Do you really want to go there?"""

Jul 18 '05 #11

This thread has been closed and replies have been disabled. Please start a new discussion.

Similar topics

114
by: muldoon | last post by:
Americans consider having a "British accent" a sign of sophistication and high intelligence. Many companies hire salespersons from Britain to represent their products,etc. Question: When the...
11
by: Don Bruder | last post by:
Got a stumper here. I imagine that for someone experienced in C++, this is too pathetic for words. For a rookie, using this project as a sort of "midterm exam" in his self-taught "how to program in...
6
by: bigjmt | last post by:
Sorry to bother you guys with what I though would be an easy task. I have a table in my database were I would like one of the rows to increment a number for each row. I want the first row to start...
8
by: Tom | last post by:
Please help. I need a quick little scrpit to place on a web page that will count how many days have passed since January 1, 1970. I have ZERO experience writing ANY scripts. Anyone have any...
3
by: Dimitris \(GIS\) | last post by:
Hi I am a JavaScript rookie. I have an applet and want to change it's parameters with multiple links in my page. How can I do it? this is my code: <applet code="GIS.class"> <param...
2
by: Daveg | last post by:
Hello, Rookie here. I am new at c# and put together a script which is working fine grabbing some elements from an XML file that I created. The problem is that I would like to put at the top of...
0
by: EZboy | last post by:
Rookie question ..... can anybody please send me a sample code that illustrates : how to display an mpg video clip on a new window that is being opened from within an application ? Many Thanks,...
3
by: Dst | last post by:
Hi i'm trying to make a very simple web site using visual studio 2005. I'm completely noob at this so i need some pointers to get me started. As i understand frames should not be used in...
21
by: AsheeG87 | last post by:
Hey Everyone~ I'm still a C++ Rookie so please bear with me on this. I'm doing a temperature conversion program with prototype functions. Basicly, I was wondering if some of you would take a look...
0
by: DolphinDB | last post by:
Tired of spending countless mintues downsampling your data? Look no further! In this article, you’ll learn how to efficiently downsample 6.48 billion high-frequency records to 61 million...
0
by: ryjfgjl | last post by:
ExcelToDatabase: batch import excel into database automatically...
0
by: Vimpel783 | last post by:
Hello! Guys, I found this code on the Internet, but I need to modify it a little.

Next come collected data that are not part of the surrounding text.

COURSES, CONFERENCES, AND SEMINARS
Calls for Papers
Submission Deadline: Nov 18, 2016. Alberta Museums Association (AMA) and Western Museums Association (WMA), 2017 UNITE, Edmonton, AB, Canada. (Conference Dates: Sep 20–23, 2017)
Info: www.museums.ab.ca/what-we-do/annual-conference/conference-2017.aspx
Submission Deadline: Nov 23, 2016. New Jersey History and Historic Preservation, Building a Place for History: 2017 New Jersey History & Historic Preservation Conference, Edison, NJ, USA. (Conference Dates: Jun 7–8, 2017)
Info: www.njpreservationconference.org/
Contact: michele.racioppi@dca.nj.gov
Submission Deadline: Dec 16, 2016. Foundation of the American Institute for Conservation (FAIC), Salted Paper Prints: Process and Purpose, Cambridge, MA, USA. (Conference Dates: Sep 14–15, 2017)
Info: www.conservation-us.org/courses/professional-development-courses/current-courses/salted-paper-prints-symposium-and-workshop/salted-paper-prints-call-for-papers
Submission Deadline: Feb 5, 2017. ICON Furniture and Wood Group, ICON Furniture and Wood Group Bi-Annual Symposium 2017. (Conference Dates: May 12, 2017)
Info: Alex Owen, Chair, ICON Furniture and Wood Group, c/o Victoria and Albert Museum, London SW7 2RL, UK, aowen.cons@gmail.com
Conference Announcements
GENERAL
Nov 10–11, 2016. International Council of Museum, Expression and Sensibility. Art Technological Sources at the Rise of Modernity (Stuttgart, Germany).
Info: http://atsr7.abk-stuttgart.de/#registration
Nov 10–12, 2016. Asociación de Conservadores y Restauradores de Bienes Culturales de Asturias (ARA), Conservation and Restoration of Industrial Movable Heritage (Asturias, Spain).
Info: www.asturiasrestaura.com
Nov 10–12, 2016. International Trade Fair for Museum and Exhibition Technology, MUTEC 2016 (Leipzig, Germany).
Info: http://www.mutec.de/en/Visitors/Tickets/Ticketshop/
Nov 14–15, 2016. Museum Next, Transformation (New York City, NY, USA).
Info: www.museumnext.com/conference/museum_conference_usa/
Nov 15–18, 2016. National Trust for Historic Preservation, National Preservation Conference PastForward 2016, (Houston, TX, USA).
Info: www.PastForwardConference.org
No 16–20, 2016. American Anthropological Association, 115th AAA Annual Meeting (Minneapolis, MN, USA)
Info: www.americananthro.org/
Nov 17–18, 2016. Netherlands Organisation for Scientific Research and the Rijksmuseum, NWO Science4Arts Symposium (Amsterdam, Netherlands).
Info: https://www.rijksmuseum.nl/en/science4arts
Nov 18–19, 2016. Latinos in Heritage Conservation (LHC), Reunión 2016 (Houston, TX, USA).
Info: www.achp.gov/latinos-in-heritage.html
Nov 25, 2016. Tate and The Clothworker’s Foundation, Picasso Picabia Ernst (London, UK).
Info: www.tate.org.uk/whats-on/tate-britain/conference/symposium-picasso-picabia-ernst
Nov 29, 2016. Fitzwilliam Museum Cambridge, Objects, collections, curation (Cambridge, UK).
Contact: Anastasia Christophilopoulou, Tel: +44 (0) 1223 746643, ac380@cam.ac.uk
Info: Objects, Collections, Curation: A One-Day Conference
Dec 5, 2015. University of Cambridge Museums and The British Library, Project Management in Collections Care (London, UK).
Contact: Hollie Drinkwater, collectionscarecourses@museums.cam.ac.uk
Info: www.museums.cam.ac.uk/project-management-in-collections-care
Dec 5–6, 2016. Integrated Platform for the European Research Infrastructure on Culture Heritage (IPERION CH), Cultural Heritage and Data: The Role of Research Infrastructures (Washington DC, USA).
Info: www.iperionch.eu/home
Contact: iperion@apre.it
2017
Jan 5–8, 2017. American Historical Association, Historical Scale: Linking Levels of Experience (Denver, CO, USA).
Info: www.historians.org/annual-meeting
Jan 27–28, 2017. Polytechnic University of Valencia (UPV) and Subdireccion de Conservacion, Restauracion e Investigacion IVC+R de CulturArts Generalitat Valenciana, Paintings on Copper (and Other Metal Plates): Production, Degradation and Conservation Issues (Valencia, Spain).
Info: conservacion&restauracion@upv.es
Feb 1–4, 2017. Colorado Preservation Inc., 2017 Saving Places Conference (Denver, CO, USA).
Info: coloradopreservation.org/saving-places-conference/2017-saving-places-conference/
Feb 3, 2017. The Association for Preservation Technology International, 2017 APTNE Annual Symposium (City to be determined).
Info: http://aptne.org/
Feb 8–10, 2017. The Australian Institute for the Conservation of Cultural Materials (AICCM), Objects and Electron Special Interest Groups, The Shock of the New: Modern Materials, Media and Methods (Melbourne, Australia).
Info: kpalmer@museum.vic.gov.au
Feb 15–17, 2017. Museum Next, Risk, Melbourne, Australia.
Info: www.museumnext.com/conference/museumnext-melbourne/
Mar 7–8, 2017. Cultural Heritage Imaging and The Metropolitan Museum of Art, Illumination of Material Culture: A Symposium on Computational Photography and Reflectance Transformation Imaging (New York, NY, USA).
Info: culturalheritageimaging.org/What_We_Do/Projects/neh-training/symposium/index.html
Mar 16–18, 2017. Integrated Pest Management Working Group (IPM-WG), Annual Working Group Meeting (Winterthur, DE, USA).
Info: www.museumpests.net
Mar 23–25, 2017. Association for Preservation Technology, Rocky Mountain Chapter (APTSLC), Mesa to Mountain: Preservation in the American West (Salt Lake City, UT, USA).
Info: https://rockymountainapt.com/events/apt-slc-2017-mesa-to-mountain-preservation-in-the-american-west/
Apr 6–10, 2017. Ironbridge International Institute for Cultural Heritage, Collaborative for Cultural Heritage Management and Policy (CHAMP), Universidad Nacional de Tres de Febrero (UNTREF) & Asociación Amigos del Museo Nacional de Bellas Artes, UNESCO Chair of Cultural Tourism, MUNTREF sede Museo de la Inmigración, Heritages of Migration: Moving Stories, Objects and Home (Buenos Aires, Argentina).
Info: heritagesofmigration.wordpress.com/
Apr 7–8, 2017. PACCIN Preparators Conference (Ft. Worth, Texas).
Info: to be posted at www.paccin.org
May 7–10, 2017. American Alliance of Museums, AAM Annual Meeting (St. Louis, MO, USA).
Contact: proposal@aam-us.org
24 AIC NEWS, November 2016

It works well, the problem is this: Data is sent from only one cell, in this case B5, but it is necessary that data...
0
by: ArrayDB | last post by:
The error message I've encountered is; ERROR:root:Error generating model response: exception: access violation writing 0x0000000000005140, which seems to be indicative of an access violation...
1
by: PapaRatzi | last post by:
Hello, I am teaching myself MS Access forms design and Visual Basic. I've created a table to capture a list of Top 30 singles and forms to capture new entries. The final step is a form (unbound)...
1
by: CloudSolutions | last post by:
Introduction: For many beginners and individual users, requiring a credit card and email registration may pose a barrier when starting to use cloud servers. However, some cloud server providers now...
1
by: Defcon1945 | last post by:
I'm trying to learn Python using Pycharm but import shutil doesn't work
1
by: Shællîpôpï 09 | last post by:
If u are using a keypad phone, how do u turn on JavaScript, to access features like WhatsApp, Facebook, Instagram....
0
by: af34tf | last post by:
Hi Guys, I have a domain whose name is BytesLimited.com, and I want to sell it. Does anyone know about platforms that allow me to list my domain in auction for free. Thank you

By using Bytes.com and it's services, you agree to our Privacy Policy and Terms of Use.

To disable or enable advertisements and analytics tracking please visit the manage ads & tracking page.